Page-level text extractions

-=-=-=-=-

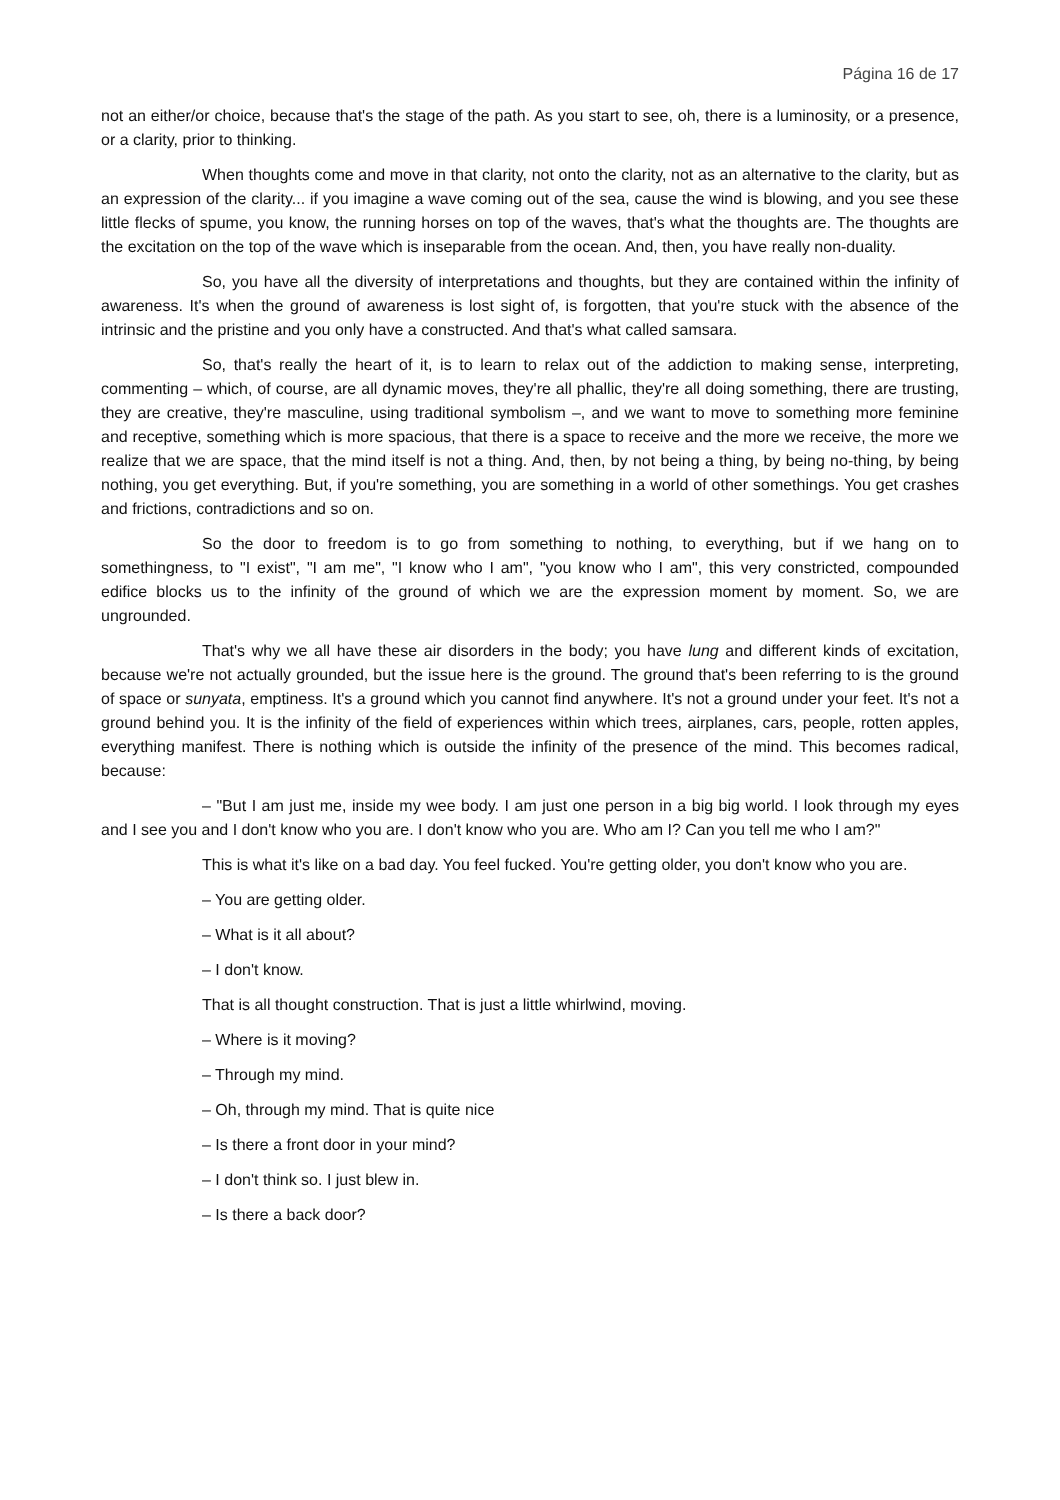Página 16 de 17
not an either/or choice, because that's the stage of the path. As you start to see, oh, there is a luminosity, or a presence, or a clarity, prior to thinking.
When thoughts come and move in that clarity, not onto the clarity, not as an alternative to the clarity, but as an expression of the clarity... if you imagine a wave coming out of the sea, cause the wind is blowing, and you see these little flecks of spume, you know, the running horses on top of the waves, that's what the thoughts are. The thoughts are the excitation on the top of the wave which is inseparable from the ocean. And, then, you have really non-duality.
So, you have all the diversity of interpretations and thoughts, but they are contained within the infinity of awareness. It's when the ground of awareness is lost sight of, is forgotten, that you're stuck with the absence of the intrinsic and the pristine and you only have a constructed. And that's what called samsara.
So, that's really the heart of it, is to learn to relax out of the addiction to making sense, interpreting, commenting – which, of course, are all dynamic moves, they're all phallic, they're all doing something, there are trusting, they are creative, they're masculine, using traditional symbolism –, and we want to move to something more feminine and receptive, something which is more spacious, that there is a space to receive and the more we receive, the more we realize that we are space, that the mind itself is not a thing. And, then, by not being a thing, by being no-thing, by being nothing, you get everything. But, if you're something, you are something in a world of other somethings. You get crashes and frictions, contradictions and so on.
So the door to freedom is to go from something to nothing, to everything, but if we hang on to somethingness, to "I exist", "I am me", "I know who I am", "you know who I am", this very constricted, compounded edifice blocks us to the infinity of the ground of which we are the expression moment by moment. So, we are ungrounded.
That's why we all have these air disorders in the body; you have lung and different kinds of excitation, because we're not actually grounded, but the issue here is the ground. The ground that's been referring to is the ground of space or sunyata, emptiness. It's a ground which you cannot find anywhere. It's not a ground under your feet. It's not a ground behind you. It is the infinity of the field of experiences within which trees, airplanes, cars, people, rotten apples, everything manifest. There is nothing which is outside the infinity of the presence of the mind. This becomes radical, because:
– "But I am just me, inside my wee body. I am just one person in a big big world. I look through my eyes and I see you and I don't know who you are. I don't know who you are. Who am I? Can you tell me who I am?"
This is what it's like on a bad day. You feel fucked. You're getting older, you don't know who you are.
– You are getting older.
– What is it all about?
– I don't know.
That is all thought construction. That is just a little whirlwind, moving.
– Where is it moving?
– Through my mind.
– Oh, through my mind. That is quite nice
– Is there a front door in your mind?
– I don't think so. I just blew in.
– Is there a back door?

-=-=-=-=-

*TASK TO COMPLETE*: For the entries above, count the lines that contain the string "moving", and state that number without further comment.

*EXERCISE OUTPUT*: 2